O’Connor, whose stump speeches make no mention of Trump, was focused on motivating “Kasich Democrats” to send a moderate to Washington. Thousands of Democratic voters in the district, he said, had voted in the 2016 Republican primary to help Kasich beat Trump.

In over 30 minutes of door-knocking Thursday in Columbus’s suburbs, O’Connor found two Republicans who said they were open to backing a Democrat because of gun policy; Balderson had an NRA “A” rating, while O’Connor wants to ban assault weapons.

At the same time, O’Connor has had little trouble organizing die-hard Democrats. For most of his final term, a local chapter of Indivisible had protested Tiberi at his office, demanding a town hall meeting on health care that never came. Dozens of those activists have signed up for O’Connor’s campaign. John Russell, a candidate who ran to O’Connor’s left in the May primary, has transitioned his campaign into a group of “70 to 75” canvassers who were going door to door for the nominee.

“We disagreed over the scale of some issues, but there’s a pretty stark choice between Danny and Troy,” Russell said.

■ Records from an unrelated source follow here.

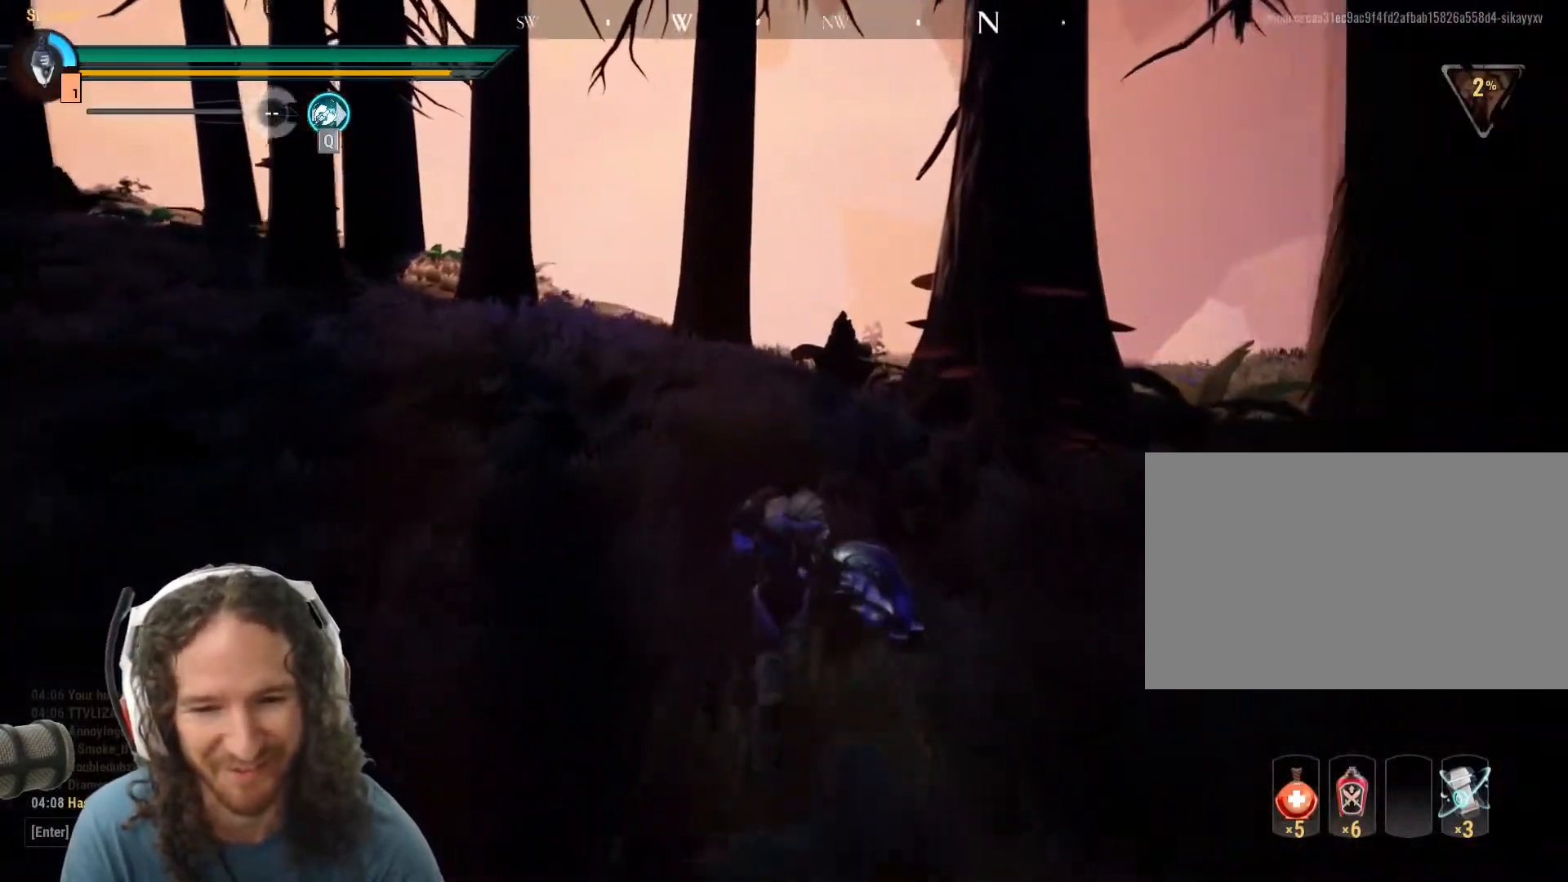
{"keys": ["q", "w"], "mouse": [], "events": [[283, "shift", "up"], [417, "q", "down"]]}
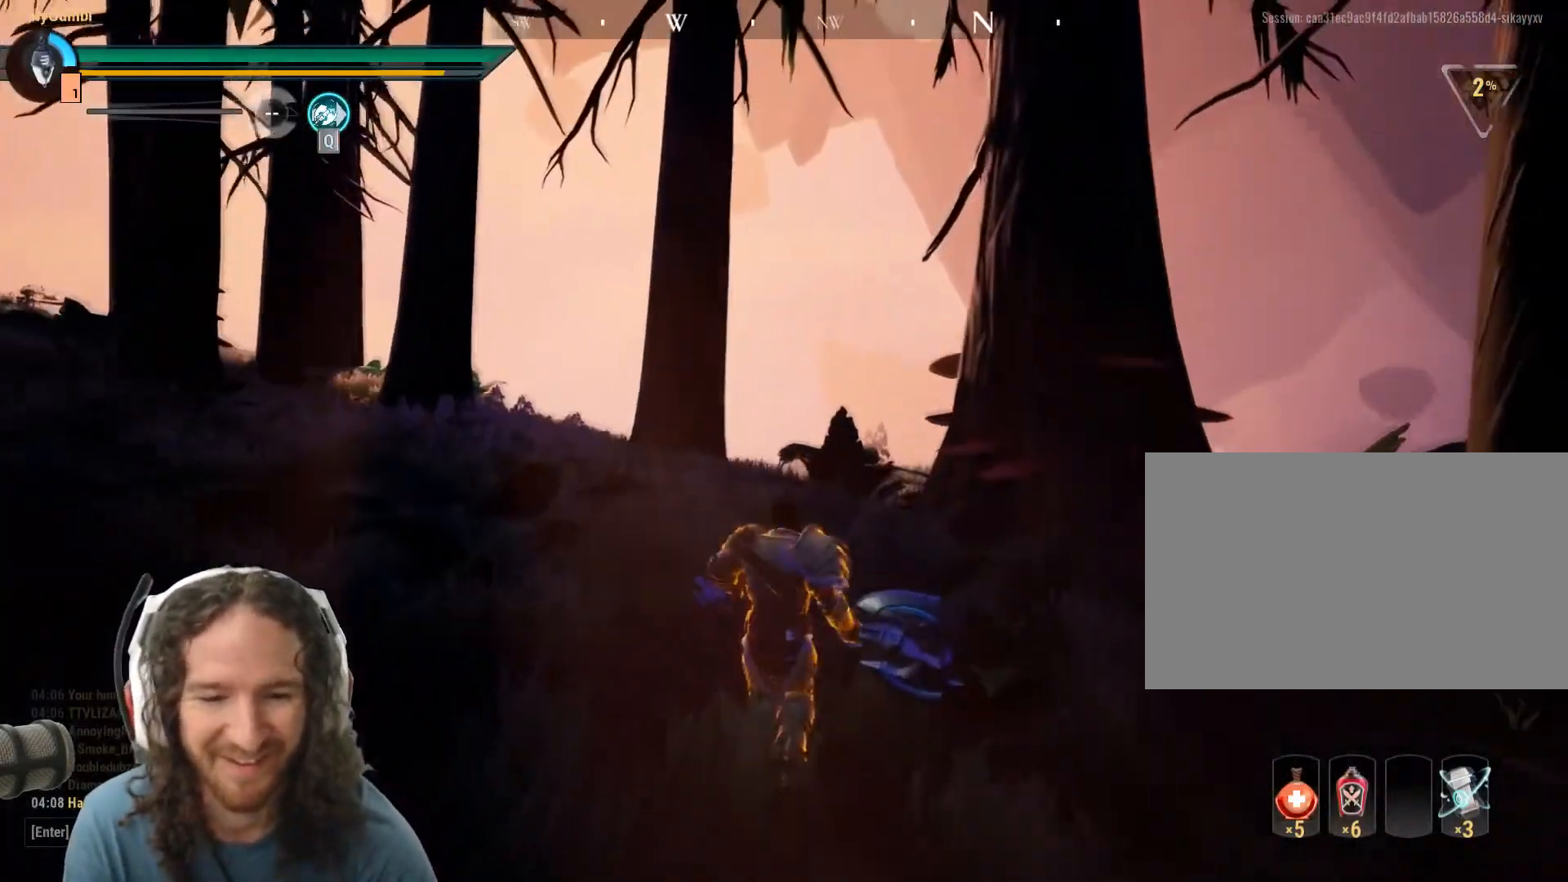
{"keys": ["w"], "mouse": [], "events": [[67, "q", "up"]]}
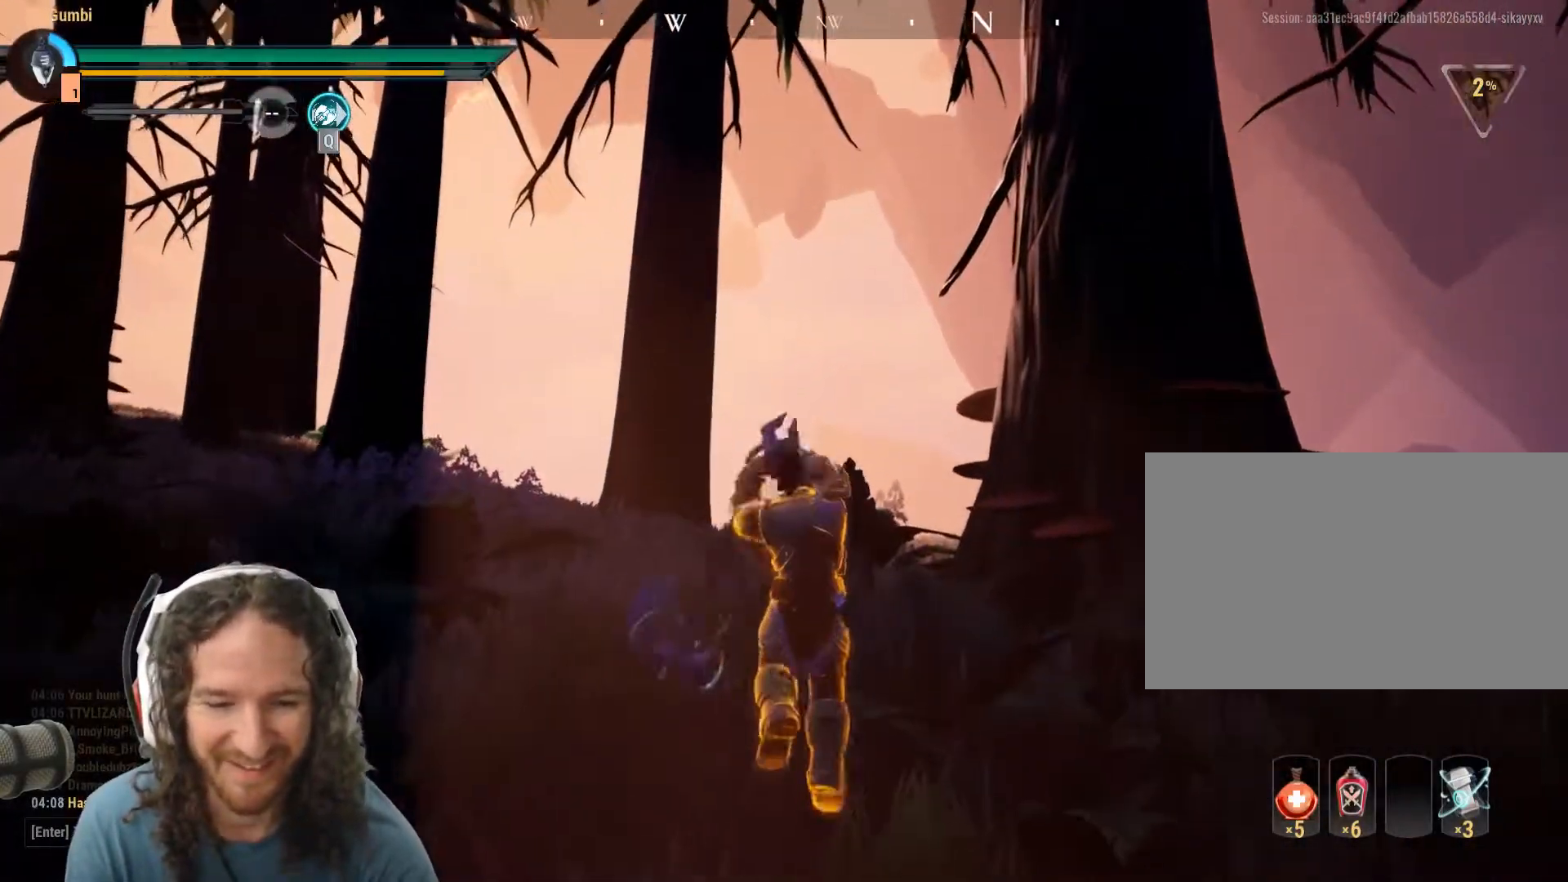
{"keys": ["w"], "mouse": [], "events": []}
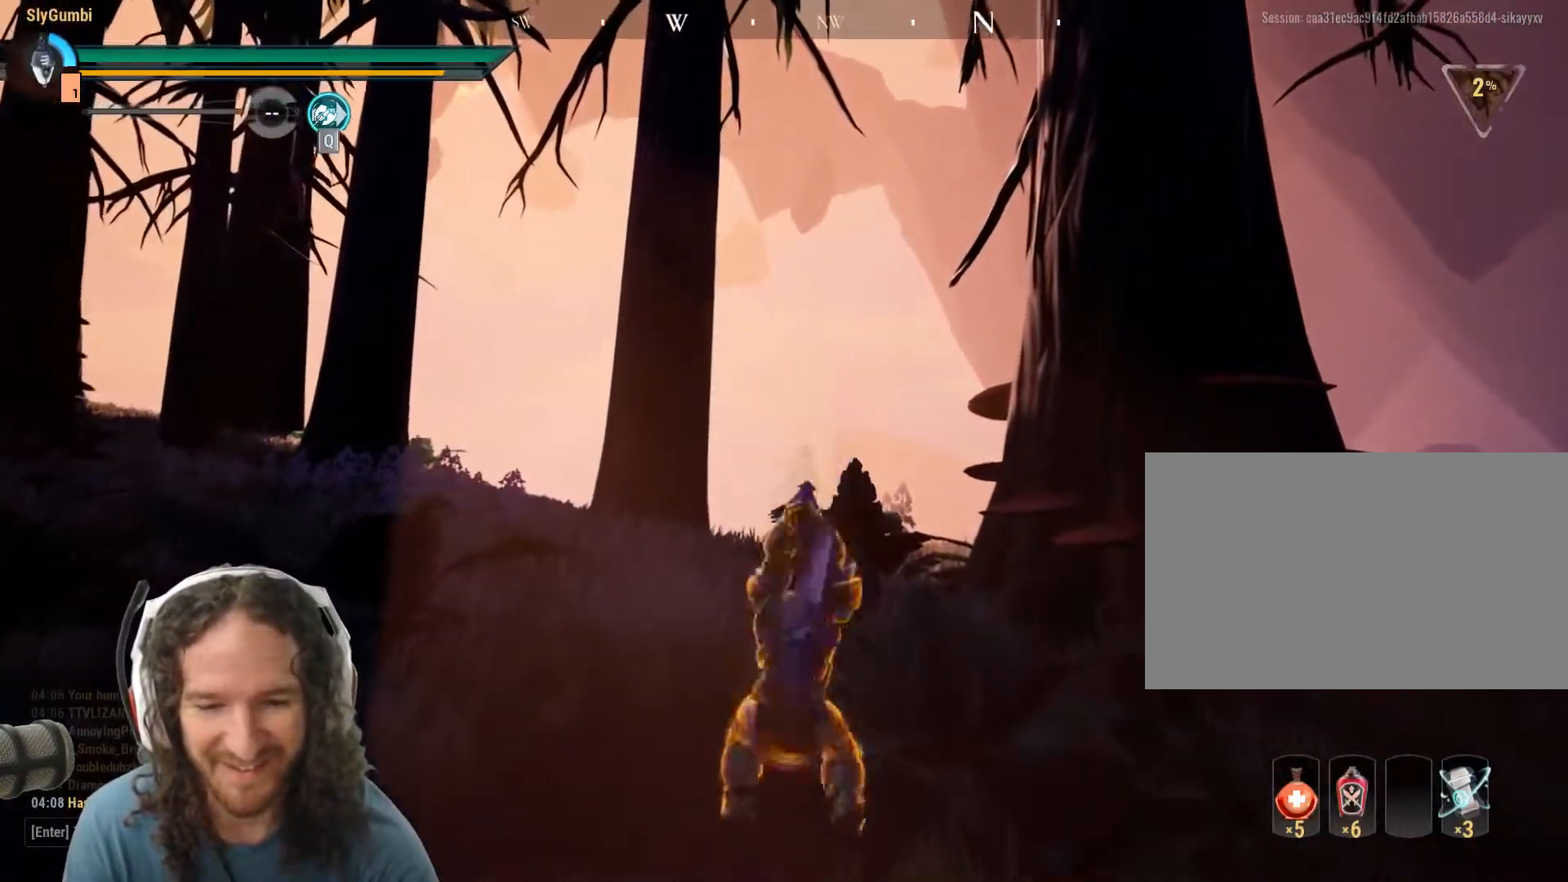
{"keys": ["w"], "mouse": [], "events": []}
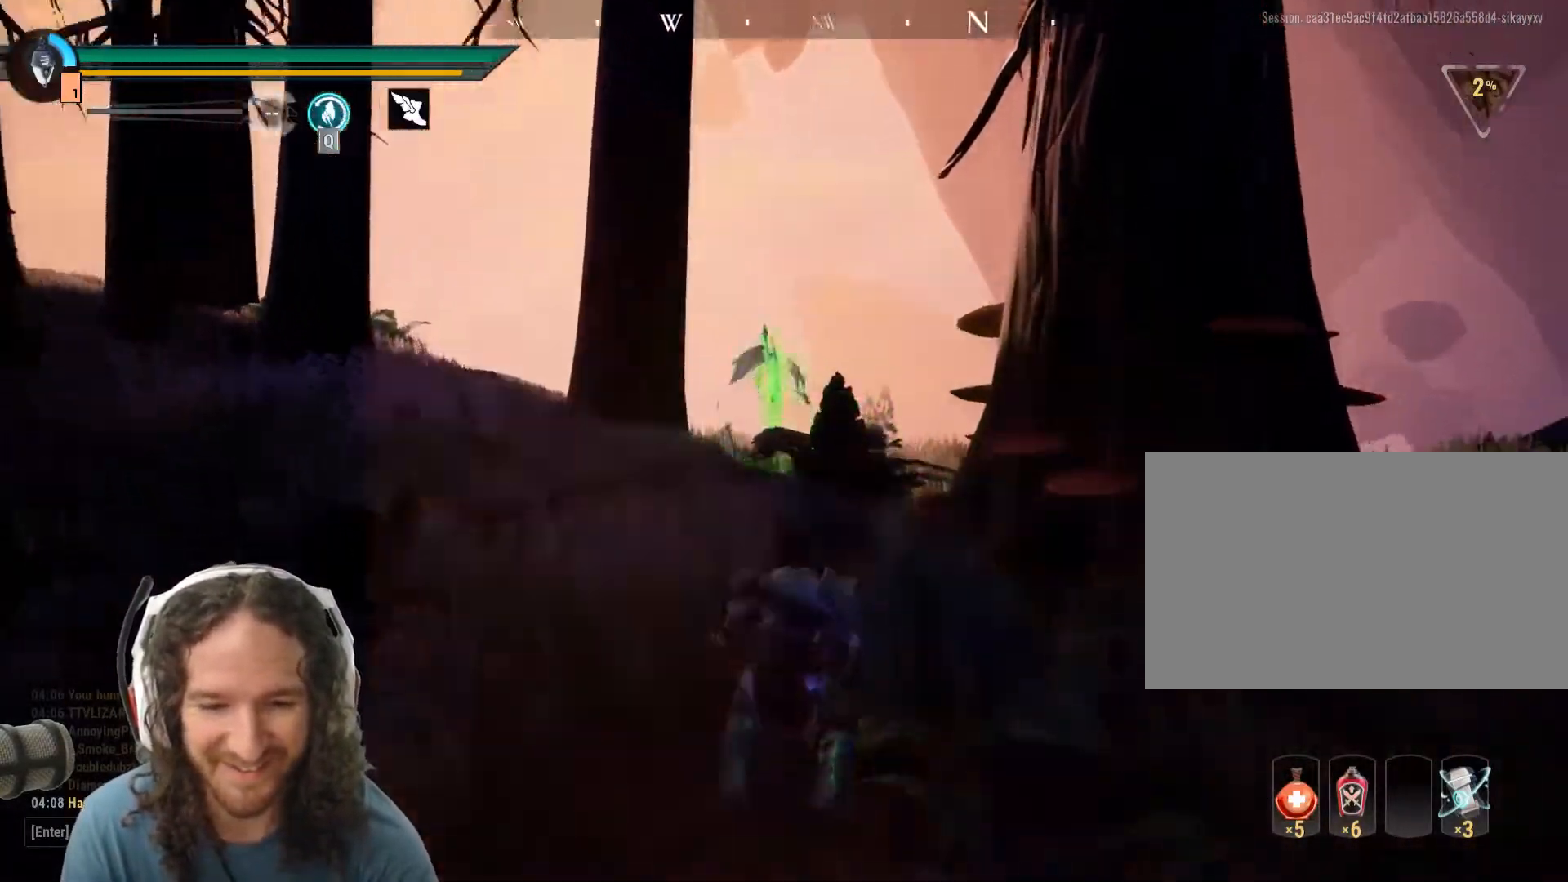
{"keys": ["a", "shift", "w"], "mouse": [], "events": [[250, "a", "down"], [300, "shift", "down"]]}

At a house party near Zanesville, O’Connor occasionally got an earful on the way he was running his race. Jim Crannell, a retired teacher and Democratic Party organizer, said that the candidate was “too timid” on health care, too much like the Democrats who had lost in 2016.

“Go to single-payer!” said Crannell, 70, leaning on his cane. “You broke my heart when you said you want to support the Affordable Care Act. That was one of the worst programs ever!”

O’Connor agreed to disagree, saying he needed a serious cost estimate for a “Medicare for All” program, then moving to the next room of the house party.

Crannell shook his head. But O’Connor would be getting his vote.

“Trump’s a psychopath,” he said. “We have to stop him.”